## EXERCISE
Put the lines below, from the start of the rows through the line that contains "genus: Achillea", into a numbered list, and skip any blank lines.

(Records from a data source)
********************
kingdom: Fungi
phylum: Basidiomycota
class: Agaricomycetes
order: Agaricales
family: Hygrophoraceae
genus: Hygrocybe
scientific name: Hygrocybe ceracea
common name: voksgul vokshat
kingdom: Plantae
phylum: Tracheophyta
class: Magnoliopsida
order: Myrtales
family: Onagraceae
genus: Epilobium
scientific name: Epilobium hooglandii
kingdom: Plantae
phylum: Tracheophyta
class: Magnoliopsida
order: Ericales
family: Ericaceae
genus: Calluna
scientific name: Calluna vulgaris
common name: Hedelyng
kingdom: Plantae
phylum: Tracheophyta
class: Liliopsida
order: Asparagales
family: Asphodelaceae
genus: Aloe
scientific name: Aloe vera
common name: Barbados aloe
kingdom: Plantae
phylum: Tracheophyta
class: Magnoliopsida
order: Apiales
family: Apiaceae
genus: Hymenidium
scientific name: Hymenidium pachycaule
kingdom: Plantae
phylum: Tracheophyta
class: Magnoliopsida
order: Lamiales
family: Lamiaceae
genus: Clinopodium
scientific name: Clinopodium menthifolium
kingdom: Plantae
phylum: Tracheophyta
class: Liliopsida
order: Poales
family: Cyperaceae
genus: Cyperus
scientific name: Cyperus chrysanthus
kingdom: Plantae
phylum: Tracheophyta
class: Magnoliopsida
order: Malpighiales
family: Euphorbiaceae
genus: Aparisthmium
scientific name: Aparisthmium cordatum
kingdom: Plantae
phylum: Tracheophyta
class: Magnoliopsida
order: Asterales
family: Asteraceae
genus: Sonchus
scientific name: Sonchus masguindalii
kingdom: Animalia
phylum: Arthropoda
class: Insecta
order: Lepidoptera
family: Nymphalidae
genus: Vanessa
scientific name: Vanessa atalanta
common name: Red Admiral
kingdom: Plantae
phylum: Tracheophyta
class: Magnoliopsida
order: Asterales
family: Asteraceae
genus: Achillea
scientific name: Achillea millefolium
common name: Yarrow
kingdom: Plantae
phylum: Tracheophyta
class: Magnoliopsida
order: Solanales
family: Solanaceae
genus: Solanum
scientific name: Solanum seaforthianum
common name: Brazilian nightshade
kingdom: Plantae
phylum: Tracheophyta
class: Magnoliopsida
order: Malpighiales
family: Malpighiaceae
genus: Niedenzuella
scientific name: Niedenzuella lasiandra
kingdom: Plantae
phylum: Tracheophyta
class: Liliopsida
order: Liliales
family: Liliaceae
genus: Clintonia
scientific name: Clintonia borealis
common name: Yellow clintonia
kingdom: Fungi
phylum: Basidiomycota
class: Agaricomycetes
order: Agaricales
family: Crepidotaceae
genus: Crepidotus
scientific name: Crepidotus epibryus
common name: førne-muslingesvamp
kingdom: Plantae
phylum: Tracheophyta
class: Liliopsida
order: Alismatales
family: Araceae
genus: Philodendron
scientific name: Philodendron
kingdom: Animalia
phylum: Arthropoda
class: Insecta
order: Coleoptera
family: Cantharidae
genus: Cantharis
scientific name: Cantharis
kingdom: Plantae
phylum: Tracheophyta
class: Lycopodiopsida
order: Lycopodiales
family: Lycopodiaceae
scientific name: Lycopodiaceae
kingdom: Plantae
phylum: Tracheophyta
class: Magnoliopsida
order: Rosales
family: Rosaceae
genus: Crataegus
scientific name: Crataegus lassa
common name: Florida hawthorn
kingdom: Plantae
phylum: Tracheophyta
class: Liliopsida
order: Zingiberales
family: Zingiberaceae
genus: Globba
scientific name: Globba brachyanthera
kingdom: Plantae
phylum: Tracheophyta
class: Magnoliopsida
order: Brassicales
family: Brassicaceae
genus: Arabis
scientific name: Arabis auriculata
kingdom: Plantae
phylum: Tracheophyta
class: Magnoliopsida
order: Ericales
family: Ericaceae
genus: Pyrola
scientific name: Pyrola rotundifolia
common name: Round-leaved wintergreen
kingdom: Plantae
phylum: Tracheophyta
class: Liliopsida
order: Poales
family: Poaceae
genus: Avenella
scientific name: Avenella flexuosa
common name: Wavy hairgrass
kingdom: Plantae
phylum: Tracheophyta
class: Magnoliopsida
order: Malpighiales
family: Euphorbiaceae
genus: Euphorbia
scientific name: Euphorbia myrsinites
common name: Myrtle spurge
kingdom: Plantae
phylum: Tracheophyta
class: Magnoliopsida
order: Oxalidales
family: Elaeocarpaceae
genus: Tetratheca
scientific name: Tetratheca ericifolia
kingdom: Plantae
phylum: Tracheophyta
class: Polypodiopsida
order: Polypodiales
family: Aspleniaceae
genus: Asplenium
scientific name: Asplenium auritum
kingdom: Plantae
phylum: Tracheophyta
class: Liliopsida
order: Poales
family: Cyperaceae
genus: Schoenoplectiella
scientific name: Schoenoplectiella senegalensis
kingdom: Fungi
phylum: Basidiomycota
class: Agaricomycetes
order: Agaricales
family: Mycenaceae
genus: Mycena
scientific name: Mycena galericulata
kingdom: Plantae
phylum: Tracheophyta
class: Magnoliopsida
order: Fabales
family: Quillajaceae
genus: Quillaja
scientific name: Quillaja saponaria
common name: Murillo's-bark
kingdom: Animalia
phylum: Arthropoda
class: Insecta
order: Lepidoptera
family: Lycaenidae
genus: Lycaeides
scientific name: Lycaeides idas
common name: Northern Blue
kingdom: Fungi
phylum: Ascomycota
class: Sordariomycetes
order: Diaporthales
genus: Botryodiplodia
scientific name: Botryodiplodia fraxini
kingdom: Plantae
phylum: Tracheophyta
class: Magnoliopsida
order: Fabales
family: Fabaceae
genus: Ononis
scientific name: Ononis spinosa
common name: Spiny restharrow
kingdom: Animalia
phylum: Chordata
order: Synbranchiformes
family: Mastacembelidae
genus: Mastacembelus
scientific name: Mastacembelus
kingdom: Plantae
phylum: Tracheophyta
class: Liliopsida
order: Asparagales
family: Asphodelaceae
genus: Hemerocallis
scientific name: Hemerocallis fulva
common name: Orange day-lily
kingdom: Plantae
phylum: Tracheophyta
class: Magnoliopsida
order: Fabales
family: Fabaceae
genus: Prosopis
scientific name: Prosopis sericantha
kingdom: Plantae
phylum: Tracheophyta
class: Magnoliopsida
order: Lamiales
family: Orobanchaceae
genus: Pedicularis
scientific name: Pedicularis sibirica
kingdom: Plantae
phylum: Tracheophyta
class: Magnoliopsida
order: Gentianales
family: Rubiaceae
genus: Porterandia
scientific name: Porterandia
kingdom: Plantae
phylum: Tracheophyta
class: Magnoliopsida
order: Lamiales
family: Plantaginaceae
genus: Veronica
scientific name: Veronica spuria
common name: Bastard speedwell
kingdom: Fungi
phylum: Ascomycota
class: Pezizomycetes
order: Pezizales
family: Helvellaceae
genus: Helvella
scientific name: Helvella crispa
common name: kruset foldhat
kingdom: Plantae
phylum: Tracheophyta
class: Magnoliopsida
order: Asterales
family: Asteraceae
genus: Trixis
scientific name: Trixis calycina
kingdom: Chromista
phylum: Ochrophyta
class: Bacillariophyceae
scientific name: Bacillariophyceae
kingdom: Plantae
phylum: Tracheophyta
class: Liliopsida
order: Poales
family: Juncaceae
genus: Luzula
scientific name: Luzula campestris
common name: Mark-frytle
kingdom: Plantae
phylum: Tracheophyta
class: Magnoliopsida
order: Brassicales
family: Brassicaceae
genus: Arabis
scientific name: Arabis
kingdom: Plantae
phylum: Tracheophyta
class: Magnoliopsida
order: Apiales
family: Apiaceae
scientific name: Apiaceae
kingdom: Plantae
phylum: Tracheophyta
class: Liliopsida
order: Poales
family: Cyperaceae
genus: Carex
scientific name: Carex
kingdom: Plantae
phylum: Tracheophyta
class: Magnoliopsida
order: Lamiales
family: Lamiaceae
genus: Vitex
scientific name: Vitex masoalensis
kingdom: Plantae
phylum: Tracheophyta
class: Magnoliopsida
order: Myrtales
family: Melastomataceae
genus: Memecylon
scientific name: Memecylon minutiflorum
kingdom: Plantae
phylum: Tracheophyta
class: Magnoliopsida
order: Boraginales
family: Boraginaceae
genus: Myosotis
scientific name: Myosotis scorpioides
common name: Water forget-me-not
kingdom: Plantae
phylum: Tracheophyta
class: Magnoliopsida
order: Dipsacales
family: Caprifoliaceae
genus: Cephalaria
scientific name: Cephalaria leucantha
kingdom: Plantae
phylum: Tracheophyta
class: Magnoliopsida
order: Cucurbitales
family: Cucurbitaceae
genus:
********************
## ANSWER TO THIS EXERCISE
1. kingdom: Fungi
2. phylum: Basidiomycota
3. class: Agaricomycetes
4. order: Agaricales
5. family: Hygrophoraceae
6. genus: Hygrocybe
7. scientific name: Hygrocybe ceracea
8. common name: voksgul vokshat
9. kingdom: Plantae
10. phylum: Tracheophyta
11. class: Magnoliopsida
12. order: Myrtales
13. family: Onagraceae
14. genus: Epilobium
15. scientific name: Epilobium hooglandii
16. kingdom: Plantae
17. phylum: Tracheophyta
18. class: Magnoliopsida
19. order: Ericales
20. family: Ericaceae
21. genus: Calluna
22. scientific name: Calluna vulgaris
23. common name: Hedelyng
24. kingdom: Plantae
25. phylum: Tracheophyta
26. class: Liliopsida
27. order: Asparagales
28. family: Asphodelaceae
29. genus: Aloe
30. scientific name: Aloe vera
31. common name: Barbados aloe
32. kingdom: Plantae
33. phylum: Tracheophyta
34. class: Magnoliopsida
35. order: Apiales
36. family: Apiaceae
37. genus: Hymenidium
38. scientific name: Hymenidium pachycaule
39. kingdom: Plantae
40. phylum: Tracheophyta
41. class: Magnoliopsida
42. order: Lamiales
43. family: Lamiaceae
44. genus: Clinopodium
45. scientific name: Clinopodium menthifolium
46. kingdom: Plantae
47. phylum: Tracheophyta
48. class: Liliopsida
49. order: Poales
50. family: Cyperaceae
51. genus: Cyperus
52. scientific name: Cyperus chrysanthus
53. kingdom: Plantae
54. phylum: Tracheophyta
55. class: Magnoliopsida
56. order: Malpighiales
57. family: Euphorbiaceae
58. genus: Aparisthmium
59. scientific name: Aparisthmium cordatum
60. kingdom: Plantae
61. phylum: Tracheophyta
62. class: Magnoliopsida
63. order: Asterales
64. family: Asteraceae
65. genus: Sonchus
66. scientific name: Sonchus masguindalii
67. kingdom: Animalia
68. phylum: Arthropoda
69. class: Insecta
70. order: Lepidoptera
71. family: Nymphalidae
72. genus: Vanessa
73. scientific name: Vanessa atalanta
74. common name: Red Admiral
75. kingdom: Plantae
76. phylum: Tracheophyta
77. class: Magnoliopsida
78. order: Asterales
79. family: Asteraceae
80. genus: Achillea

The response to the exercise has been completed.